Leaving out all pictures, return the records word for word.
------ Record extracts ------
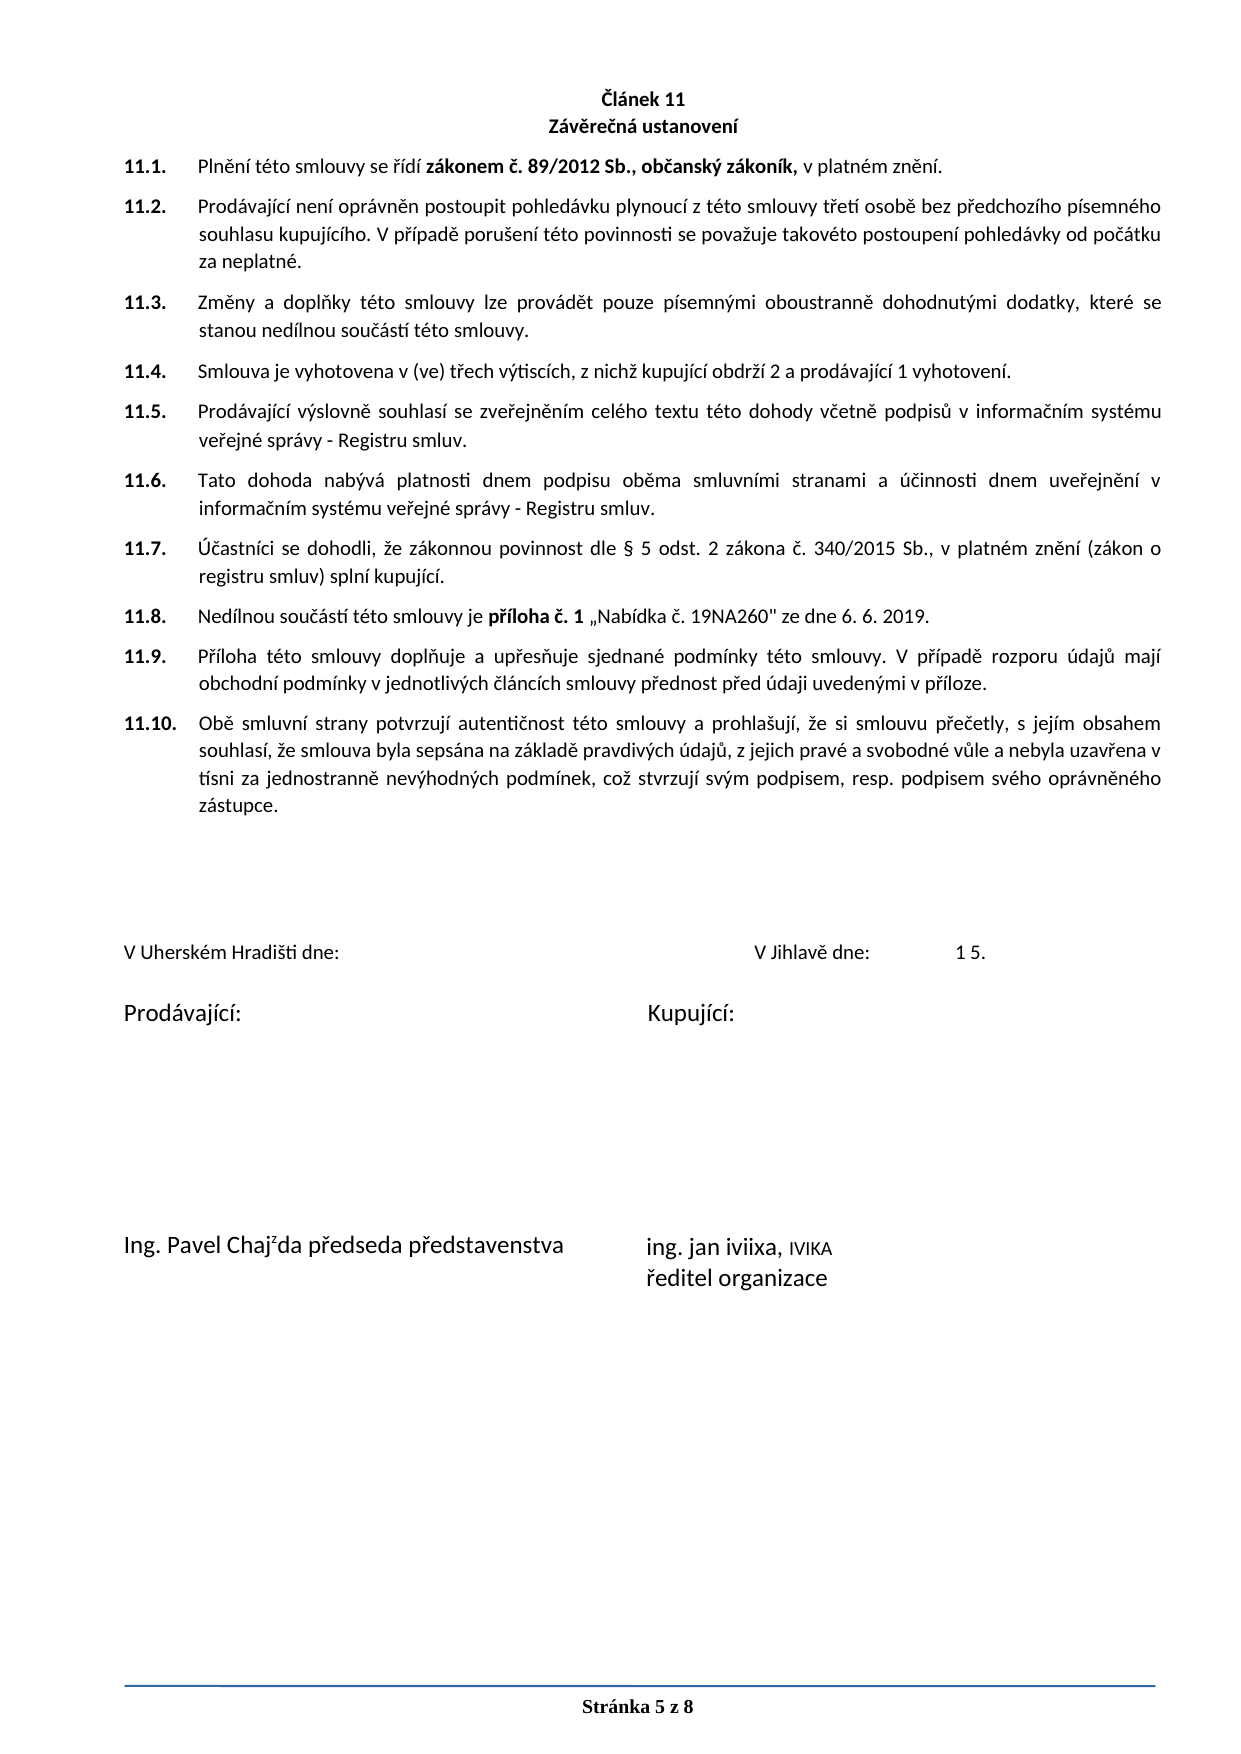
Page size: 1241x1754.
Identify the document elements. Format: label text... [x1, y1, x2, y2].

list Změny a doplňky této smlouvy lze provádět pouze písemnými oboustranně dohodnutými dodatky, které se stanou nedílnou součástí této smlouvy. [124, 289, 1163, 343]
text Prodávající: [124, 997, 1163, 1027]
list Příloha této smlouvy doplňuje a upřesňuje sjednané podmínky této smlouvy. V případě rozporu údajů mají obchodní podmínky v jednotlivých článcích smlouvy přednost před údaji uvedenými v příloze. [124, 643, 1163, 696]
list Obě smluvní strany potvrzují autentičnost této smlouvy a prohlašují, že si smlouvu přečetly, s jejím obsahem souhlasí, že smlouva byla sepsána na základě pravdivých údajů, z jejich pravé a svobodné vůle a nebyla uzavřena v tísni za jednostranně nevýhodných podmínek, což stvrzují svým podpisem, resp. podpisem svého oprávněného zástupce. [124, 711, 1163, 817]
text Ing. Pavel Chajzda předseda představenstva [124, 1229, 1163, 1260]
text V Uherském Hradišti dne: [124, 939, 532, 964]
list Prodávající není oprávněn postoupit pohledávku plynoucí z této smlouvy třetí osobě bez předchozího písemného souhlasu kupujícího. V případě porušení této povinnosti se považuje takovéto postoupení pohledávky od počátku za neplatné. [124, 193, 1163, 274]
list Nedílnou součástí této smlouvy je příloha č. 1 „Nabídka č. 19NA260" ze dne 6. 6. 2019. [124, 603, 1163, 628]
text Závěrečná ustanovení [124, 113, 1163, 139]
list Prodávající výslovně souhlasí se zveřejněním celého textu této dohody včetně podpisů v informačním systému veřejné správy - Registru smluv. [124, 398, 1163, 452]
list Plnění této smlouvy se řídí zákonem č. 89/2012 Sb., občanský zákoník, v platném znění. [124, 153, 1163, 179]
list Účastníci se dohodli, že zákonnou povinnost dle § 5 odst. 2 zákona č. 340/2015 Sb., v platném znění (zákon o registru smluv) splní kupující. [124, 535, 1163, 588]
text V Jihlavě dne: 1 5. [754, 939, 1163, 964]
list Tato dohoda nabývá platnosti dnem podpisu oběma smluvními stranami a účinnosti dnem uveřejnění v informačním systému veřejné správy - Registru smluv. [124, 468, 1163, 521]
list Smlouva je vyhotovena v (ve) třech výtiscích, z nichž kupující obdrží 2 a prodávající 1 vyhotovení. [124, 358, 1163, 384]
text Článek 11 [124, 86, 1163, 111]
------
** Exercise response **
Page size: 1241x1754.
Identify the document elements. Format: label text... [x1, y1, x2, y2].

list Změny a doplňky této smlouvy lze provádět pouze písemnými oboustranně dohodnutými dodatky, které se stanou nedílnou součástí této smlouvy. [124, 289, 1163, 343]
text Prodávající: [124, 997, 1163, 1027]
list Příloha této smlouvy doplňuje a upřesňuje sjednané podmínky této smlouvy. V případě rozporu údajů mají obchodní podmínky v jednotlivých článcích smlouvy přednost před údaji uvedenými v příloze. [124, 643, 1163, 696]
list Obě smluvní strany potvrzují autentičnost této smlouvy a prohlašují, že si smlouvu přečetly, s jejím obsahem souhlasí, že smlouva byla sepsána na základě pravdivých údajů, z jejich pravé a svobodné vůle a nebyla uzavřena v tísni za jednostranně nevýhodných podmínek, což stvrzují svým podpisem, resp. podpisem svého oprávněného zástupce. [124, 711, 1163, 817]
text Ing. Pavel Chajzda předseda představenstva [124, 1229, 1163, 1260]
text V Uherském Hradišti dne: [124, 939, 532, 964]
list Prodávající není oprávněn postoupit pohledávku plynoucí z této smlouvy třetí osobě bez předchozího písemného souhlasu kupujícího. V případě porušení této povinnosti se považuje takovéto postoupení pohledávky od počátku za neplatné. [124, 193, 1163, 274]
list Nedílnou součástí této smlouvy je příloha č. 1 „Nabídka č. 19NA260" ze dne 6. 6. 2019. [124, 603, 1163, 628]
text Závěrečná ustanovení [124, 113, 1163, 139]
list Prodávající výslovně souhlasí se zveřejněním celého textu této dohody včetně podpisů v informačním systému veřejné správy - Registru smluv. [124, 398, 1163, 452]
list Plnění této smlouvy se řídí zákonem č. 89/2012 Sb., občanský zákoník, v platném znění. [124, 153, 1163, 179]
list Účastníci se dohodli, že zákonnou povinnost dle § 5 odst. 2 zákona č. 340/2015 Sb., v platném znění (zákon o registru smluv) splní kupující. [124, 535, 1163, 588]
text V Jihlavě dne: 1 5. [754, 939, 1163, 964]
list Tato dohoda nabývá platnosti dnem podpisu oběma smluvními stranami a účinnosti dnem uveřejnění v informačním systému veřejné správy - Registru smluv. [124, 468, 1163, 521]
list Smlouva je vyhotovena v (ve) třech výtiscích, z nichž kupující obdrží 2 a prodávající 1 vyhotovení. [124, 358, 1163, 384]
text Článek 11 [124, 86, 1163, 111]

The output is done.